The case against is equally clear. A gross yield of 2.21% — compressing to approximately 1.6–1.9% net after fees and vacancy — does not work as a pure income investment. The investment score of 49/100 reflects this: the capital-appreciation thesis is more compelling than the income thesis. The absence of facilities is a genuine gap for households who value pool access, gym convenience, or supervised children’s space. And the thin transaction record in an 8-unit block means buyers are pricing from a data set that can be moved significantly by a single distressed or above-market sale, making independent valuation essential.

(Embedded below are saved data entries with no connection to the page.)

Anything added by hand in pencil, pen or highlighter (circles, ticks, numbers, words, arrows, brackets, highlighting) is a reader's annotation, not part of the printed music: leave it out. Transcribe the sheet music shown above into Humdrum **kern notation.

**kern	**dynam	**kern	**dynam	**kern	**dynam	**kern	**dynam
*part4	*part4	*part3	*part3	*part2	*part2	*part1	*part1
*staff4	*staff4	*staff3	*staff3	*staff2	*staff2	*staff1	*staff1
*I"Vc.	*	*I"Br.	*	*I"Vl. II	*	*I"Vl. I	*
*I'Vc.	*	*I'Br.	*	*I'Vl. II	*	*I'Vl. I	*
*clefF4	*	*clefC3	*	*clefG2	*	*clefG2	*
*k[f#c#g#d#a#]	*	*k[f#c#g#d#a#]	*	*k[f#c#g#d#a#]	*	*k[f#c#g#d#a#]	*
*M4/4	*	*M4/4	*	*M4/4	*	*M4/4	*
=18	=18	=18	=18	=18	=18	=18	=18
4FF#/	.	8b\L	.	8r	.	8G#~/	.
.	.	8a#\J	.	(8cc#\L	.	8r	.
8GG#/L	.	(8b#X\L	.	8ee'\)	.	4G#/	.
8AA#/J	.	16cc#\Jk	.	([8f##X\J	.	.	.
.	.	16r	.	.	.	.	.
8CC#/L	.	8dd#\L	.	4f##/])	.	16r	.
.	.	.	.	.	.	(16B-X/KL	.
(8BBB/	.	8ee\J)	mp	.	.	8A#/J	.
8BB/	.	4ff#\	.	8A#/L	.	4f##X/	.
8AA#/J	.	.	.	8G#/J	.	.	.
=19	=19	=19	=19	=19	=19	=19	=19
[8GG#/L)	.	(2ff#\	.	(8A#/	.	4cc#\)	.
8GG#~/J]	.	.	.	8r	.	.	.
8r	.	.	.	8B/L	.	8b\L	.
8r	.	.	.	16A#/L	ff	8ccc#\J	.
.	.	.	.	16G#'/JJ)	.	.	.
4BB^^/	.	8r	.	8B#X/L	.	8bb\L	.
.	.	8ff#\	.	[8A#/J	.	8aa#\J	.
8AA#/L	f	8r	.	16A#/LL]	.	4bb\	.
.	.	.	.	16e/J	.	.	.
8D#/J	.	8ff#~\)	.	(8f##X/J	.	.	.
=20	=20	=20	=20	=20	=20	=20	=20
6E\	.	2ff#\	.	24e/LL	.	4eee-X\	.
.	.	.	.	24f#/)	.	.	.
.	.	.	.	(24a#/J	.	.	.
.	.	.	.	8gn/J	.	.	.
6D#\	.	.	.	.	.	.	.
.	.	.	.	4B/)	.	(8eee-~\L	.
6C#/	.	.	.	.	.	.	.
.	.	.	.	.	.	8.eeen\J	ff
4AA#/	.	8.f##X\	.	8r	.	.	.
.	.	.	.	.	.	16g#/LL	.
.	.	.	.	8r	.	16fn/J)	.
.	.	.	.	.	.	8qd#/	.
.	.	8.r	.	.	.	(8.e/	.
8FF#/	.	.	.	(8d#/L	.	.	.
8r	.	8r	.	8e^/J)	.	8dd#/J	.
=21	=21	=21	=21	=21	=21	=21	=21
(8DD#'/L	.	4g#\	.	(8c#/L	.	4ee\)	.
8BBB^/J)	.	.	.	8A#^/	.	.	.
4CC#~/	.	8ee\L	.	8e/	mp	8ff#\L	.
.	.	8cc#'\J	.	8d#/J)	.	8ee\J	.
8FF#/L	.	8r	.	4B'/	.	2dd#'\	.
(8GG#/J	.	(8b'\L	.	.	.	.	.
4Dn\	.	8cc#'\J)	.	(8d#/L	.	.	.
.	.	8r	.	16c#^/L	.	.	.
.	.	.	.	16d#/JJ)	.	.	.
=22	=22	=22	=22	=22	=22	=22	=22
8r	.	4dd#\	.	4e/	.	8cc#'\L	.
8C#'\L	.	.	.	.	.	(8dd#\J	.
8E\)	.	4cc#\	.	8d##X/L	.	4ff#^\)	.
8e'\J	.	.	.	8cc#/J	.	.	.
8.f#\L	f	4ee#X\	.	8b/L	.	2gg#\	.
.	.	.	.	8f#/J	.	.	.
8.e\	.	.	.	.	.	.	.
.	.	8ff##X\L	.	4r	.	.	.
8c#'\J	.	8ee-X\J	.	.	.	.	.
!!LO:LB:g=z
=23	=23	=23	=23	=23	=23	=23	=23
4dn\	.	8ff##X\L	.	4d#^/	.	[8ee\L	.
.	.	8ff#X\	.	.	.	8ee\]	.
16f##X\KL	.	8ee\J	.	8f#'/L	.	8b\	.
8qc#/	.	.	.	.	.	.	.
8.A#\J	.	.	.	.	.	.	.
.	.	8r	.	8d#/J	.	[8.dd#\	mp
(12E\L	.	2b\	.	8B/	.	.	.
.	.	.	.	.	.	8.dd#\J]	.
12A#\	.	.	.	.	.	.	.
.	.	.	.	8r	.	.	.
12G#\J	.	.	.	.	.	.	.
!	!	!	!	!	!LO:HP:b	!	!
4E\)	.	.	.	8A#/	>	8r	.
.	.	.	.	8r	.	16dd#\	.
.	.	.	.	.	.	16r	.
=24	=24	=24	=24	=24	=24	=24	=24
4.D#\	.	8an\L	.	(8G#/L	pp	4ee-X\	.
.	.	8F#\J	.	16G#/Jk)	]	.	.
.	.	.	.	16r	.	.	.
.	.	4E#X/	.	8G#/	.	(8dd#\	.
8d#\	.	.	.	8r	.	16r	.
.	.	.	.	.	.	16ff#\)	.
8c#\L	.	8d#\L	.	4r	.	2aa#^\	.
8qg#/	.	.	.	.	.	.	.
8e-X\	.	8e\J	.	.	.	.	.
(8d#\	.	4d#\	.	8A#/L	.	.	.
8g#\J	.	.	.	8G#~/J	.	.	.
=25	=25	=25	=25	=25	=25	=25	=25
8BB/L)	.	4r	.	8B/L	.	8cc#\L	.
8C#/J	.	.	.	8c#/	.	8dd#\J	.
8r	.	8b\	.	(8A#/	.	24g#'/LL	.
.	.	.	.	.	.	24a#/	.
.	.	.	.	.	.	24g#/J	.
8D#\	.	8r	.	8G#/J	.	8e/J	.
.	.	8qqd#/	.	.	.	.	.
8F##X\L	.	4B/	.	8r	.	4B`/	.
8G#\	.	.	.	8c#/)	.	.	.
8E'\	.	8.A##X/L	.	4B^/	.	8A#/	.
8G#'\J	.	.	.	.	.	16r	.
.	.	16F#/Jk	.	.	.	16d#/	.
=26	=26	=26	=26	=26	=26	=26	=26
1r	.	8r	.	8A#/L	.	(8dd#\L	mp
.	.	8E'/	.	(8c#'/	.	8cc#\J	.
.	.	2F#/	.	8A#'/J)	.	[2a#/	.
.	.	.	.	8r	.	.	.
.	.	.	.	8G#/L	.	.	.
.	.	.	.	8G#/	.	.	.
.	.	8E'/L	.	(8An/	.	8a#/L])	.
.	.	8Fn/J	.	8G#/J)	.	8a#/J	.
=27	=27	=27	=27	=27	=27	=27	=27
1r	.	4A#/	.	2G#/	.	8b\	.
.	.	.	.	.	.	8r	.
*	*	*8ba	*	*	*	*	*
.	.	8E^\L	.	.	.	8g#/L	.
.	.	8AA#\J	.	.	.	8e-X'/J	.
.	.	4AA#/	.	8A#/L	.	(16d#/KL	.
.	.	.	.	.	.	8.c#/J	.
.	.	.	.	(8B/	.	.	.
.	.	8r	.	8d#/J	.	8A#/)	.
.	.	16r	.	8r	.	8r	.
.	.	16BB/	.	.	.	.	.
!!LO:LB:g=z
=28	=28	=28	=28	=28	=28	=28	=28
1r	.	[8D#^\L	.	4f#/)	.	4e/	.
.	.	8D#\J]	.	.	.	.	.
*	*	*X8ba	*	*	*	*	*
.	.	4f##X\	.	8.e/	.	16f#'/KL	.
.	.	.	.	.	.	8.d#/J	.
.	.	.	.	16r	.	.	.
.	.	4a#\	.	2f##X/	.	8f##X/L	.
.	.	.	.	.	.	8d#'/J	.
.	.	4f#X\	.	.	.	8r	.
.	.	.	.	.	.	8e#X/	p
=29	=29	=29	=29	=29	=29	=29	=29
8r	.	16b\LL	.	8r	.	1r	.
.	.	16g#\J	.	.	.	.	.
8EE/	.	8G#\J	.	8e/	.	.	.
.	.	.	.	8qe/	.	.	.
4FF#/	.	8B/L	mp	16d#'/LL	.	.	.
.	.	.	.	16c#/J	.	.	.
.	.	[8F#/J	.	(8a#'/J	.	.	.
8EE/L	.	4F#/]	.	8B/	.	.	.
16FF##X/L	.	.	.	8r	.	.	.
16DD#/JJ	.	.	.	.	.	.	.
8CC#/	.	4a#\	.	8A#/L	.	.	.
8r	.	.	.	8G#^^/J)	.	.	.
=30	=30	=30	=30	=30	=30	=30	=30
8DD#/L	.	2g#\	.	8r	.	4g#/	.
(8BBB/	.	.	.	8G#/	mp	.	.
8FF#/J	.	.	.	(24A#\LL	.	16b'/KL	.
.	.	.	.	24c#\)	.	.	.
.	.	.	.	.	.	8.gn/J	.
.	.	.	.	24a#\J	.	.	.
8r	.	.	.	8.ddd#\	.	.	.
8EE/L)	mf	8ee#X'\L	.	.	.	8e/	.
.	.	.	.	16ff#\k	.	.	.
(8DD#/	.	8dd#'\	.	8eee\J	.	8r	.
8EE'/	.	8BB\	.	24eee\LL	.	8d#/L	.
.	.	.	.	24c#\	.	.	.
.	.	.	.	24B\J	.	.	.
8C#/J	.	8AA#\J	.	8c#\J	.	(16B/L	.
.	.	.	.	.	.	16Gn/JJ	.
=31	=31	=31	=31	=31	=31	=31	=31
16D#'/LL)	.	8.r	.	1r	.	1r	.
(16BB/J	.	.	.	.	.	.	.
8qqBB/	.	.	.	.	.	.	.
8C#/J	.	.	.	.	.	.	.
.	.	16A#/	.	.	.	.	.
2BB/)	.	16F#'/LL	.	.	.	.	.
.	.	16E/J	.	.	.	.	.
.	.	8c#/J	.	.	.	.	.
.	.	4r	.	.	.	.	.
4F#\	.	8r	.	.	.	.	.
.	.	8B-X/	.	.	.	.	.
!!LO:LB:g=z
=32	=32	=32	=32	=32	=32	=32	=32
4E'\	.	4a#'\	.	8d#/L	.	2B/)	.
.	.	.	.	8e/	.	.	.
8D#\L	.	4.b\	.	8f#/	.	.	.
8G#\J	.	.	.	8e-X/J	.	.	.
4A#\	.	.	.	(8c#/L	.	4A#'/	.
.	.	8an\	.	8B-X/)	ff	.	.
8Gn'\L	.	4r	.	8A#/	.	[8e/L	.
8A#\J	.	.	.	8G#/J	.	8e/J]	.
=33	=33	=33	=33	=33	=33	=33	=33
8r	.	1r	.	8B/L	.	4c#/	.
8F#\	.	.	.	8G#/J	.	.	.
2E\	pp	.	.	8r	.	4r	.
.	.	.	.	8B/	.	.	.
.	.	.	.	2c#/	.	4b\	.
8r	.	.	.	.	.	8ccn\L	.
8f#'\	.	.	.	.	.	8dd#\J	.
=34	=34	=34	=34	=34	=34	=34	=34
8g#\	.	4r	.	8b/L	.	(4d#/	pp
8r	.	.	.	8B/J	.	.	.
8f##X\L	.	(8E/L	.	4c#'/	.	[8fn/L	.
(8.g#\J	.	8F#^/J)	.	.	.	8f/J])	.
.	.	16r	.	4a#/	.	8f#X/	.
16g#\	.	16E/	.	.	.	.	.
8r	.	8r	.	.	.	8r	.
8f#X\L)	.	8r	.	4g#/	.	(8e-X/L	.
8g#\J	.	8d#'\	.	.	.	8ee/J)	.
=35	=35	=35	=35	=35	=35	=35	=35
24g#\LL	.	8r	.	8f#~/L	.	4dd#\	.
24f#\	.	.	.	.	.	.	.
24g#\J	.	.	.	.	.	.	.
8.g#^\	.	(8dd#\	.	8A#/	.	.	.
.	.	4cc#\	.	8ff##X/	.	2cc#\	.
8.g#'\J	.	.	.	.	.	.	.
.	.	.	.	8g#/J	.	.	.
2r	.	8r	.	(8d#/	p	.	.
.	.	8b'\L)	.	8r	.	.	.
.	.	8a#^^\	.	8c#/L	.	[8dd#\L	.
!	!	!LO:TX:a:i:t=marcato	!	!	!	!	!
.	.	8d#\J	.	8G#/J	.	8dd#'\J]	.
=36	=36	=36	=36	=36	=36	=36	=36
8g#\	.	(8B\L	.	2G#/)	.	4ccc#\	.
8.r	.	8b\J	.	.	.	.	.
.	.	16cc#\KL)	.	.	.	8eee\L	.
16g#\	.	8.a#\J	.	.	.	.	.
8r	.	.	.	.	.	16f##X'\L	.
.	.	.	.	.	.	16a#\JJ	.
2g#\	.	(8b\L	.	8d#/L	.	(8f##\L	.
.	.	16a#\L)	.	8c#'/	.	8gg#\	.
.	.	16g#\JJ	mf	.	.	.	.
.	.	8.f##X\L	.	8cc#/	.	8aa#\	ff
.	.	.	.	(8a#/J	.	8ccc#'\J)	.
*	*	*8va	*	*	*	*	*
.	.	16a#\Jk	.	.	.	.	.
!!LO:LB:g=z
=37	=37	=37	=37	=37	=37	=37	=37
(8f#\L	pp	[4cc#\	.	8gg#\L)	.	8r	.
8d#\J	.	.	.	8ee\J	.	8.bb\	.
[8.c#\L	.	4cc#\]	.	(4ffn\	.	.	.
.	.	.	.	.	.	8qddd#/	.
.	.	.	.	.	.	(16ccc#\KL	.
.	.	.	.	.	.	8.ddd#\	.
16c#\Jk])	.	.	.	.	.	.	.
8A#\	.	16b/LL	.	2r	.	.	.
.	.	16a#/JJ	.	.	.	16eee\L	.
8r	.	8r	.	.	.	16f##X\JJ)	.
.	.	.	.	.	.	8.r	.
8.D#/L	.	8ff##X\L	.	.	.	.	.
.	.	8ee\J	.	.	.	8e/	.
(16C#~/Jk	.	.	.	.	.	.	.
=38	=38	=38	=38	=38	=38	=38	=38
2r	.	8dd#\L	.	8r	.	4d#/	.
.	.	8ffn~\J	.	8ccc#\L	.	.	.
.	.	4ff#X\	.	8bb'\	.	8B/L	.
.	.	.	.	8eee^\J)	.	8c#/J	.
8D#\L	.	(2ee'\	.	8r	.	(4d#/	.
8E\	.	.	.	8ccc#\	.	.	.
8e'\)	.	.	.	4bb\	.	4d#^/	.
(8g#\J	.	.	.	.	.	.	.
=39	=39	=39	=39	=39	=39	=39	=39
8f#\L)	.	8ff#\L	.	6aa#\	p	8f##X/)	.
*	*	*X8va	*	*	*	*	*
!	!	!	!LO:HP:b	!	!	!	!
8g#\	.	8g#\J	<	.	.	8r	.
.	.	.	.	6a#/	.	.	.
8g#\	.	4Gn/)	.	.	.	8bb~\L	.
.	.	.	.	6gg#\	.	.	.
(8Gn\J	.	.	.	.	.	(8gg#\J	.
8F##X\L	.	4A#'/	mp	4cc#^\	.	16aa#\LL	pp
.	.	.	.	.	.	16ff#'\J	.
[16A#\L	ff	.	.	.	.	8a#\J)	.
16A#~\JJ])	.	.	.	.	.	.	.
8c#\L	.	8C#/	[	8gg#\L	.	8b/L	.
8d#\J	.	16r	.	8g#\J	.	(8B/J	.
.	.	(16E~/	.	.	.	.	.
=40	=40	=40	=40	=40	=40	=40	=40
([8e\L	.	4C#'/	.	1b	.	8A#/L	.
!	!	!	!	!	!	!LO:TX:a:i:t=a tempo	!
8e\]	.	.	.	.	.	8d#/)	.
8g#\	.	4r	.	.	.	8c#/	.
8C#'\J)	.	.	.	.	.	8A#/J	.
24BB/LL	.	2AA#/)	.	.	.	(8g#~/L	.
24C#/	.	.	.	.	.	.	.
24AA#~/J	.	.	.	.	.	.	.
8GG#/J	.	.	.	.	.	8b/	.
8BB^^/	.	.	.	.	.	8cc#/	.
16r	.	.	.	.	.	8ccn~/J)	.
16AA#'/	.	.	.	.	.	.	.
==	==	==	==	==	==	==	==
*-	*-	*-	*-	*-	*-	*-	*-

Compared with the immediate competition: The Rise @ Oxley Residences at approximately S$2,316 psf (120 units, 2018, FH) offers modern facilities, slightly better transaction liquidity, and a comparable MRT walk at 390m to Dhoby Ghaut — at a S$400 psf premium. Visioncrest Residence on Oxley Rise is a larger leasehold development that trades its FH premium for facilities and scale. Hollywood Apartments’ edge is purely the combination of freehold title, sub-S$2,000 psf, and the exact same Dhoby Ghaut catchment — at a meaningfully lower entry quantum.
The ShiokNest composite score of 57/100 is an accurate summary of this balance. The neighbourhood score (9.5/10) and MRT access (9.0/10) reflect genuine best-in-class attributes; the lease score (9.5/10) reflects freehold tenure in CCR. The facilities score (4.5/10) is a factual consequence of the no-amenities posture, and the investment score (49/100 overall) captures the yield compression inherent in a sub-2.5% gross-yield asset. The ideal buyer is a capital-preservation investor or own-stayer who values CCR freehold access over facility richness, and who intends a minimum 5–10 year hold to absorb transaction costs against Singapore’s historically robust CCR land appreciation cycle.